A Swiss war game with a bitter French flavor

A Swiss war game with a bitter French flavor

SOPHIE QUINTIN ADALI
Relations between France and Switzerland have been strained by serious differences on the subject of taxation. Accused of being a tax haven by Europe’s tax hell, Switzerland is fighting back. 

Swiss military exercises never used to attract much media attention. With its dramatic storyline of the fall of the euro and the influx of EU refugees into the Alpine country, the 2012 war game received worldwide press coverage. The scenario of Operation Stabilo Due was derided by peeved Eurocrats but it was far more realistic than say, an alien invasion. A year later whether the euro has been saved remains a moot point. 

The French public discovered that this year the threat had come from France. Operation Duplex-Barbara simulated the military response to an attack by a bankrupt republic split into warring factions.
Spearheading the attack from the territory of Saônia (Jura region) featured the Dijon Free Brigade, a terrorist group based in the town of Dijon where presumably the trade of mustard had collapsed like much of the economy.

That France would disintegrate into “warring factions” in the military sense is far-fetched but as a metaphor for deepening divisions in society, it is not far off the mark. Everyone is angry at the hapless Socialist government.

The anger of entrepreneurs is reaching critical levels. The new president of the MEDEF, the largest employers’ union, Pierre Gattaz, hit the nail on the head in his inaugural speech. Enterprises are being “asphyxiated” by 147 taxes, “bound and terrorized” by the application of an opaque inflexible regulatory framework. Recent statistics supported his desperate appeal to “free” businesses. Since the beginning of the year alone, 62,000 companies have gone bankrupt. 

Jobs continue to be lost. The situation, in other words, is catastrophic.

In the Swiss war game, the objective of the Dijon terrorists was to “take back stolen money” kept in Geneva’s banks. In real life, the political objective of the French state is to intrude into every aspect of a citizen’s life, including their bank accounts and savings, wherever they happen to be. The idea that one can legally choose to pay taxes in more competitive tax regimes is now considered a heresy. In the great march toward the egalitarian utopia, tax fundamentalists view bank secrecy and tax competition as “evil” concepts to be eradicated. 

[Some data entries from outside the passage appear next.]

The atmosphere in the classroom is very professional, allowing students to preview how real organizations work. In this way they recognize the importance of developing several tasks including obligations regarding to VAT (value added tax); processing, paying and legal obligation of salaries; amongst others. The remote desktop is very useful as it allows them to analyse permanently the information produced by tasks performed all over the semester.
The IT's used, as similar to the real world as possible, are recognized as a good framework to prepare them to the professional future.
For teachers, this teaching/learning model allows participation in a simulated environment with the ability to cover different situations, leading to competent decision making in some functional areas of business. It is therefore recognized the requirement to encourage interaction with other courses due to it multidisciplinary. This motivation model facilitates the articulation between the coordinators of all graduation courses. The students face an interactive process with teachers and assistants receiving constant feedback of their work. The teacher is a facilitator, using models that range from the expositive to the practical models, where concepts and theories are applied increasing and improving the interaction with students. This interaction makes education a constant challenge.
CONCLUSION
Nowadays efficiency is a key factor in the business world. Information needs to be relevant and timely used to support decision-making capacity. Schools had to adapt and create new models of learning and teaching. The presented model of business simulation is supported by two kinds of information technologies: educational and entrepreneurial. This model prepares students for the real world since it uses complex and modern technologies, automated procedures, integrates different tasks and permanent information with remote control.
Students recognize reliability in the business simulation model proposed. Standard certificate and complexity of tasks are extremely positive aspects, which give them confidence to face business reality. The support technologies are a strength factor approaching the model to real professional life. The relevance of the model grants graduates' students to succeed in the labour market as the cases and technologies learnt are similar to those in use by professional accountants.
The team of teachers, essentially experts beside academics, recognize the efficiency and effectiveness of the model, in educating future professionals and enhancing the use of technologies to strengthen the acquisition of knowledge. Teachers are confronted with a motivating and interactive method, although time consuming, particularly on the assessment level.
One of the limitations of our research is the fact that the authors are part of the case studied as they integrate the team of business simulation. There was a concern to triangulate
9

The sad truth is that the principle of private property is constantly being undermined across the political board. This mentality has inevitably brought prosperous Switzerland into the “firing line.”

For decades, the French political class has chosen to create new taxes rather than reform the obese nanny state. Socialists have just added an ideological dimension to the taxation folly. But the country has become a case in point of the “Laffer curve” principle: too much tax kills tax revenue. The political elite are in panic mode. How will they buy votes, oops, get elected if the state can no longer distribute generous public funds handouts?! 

Experts have warned that the tax hike is detrimental to competitiveness and, pushes people and companies into fraud and/or to leave if they can. These effects are materializing. In the past year, there has been, for example, a 500 percent increase in the number of seizures by French customs of cash (105 million euros) smuggled out of the country.

The republic has been likened to a pressure cooker about to explode. Can the Swiss military and French citizens be blamed for protecting their interests by preparing for the worst?

Sophie Quintin Adalı is an analyst for www.libreafrique.org, the francophone project of the Atlas Economic Research Foundation.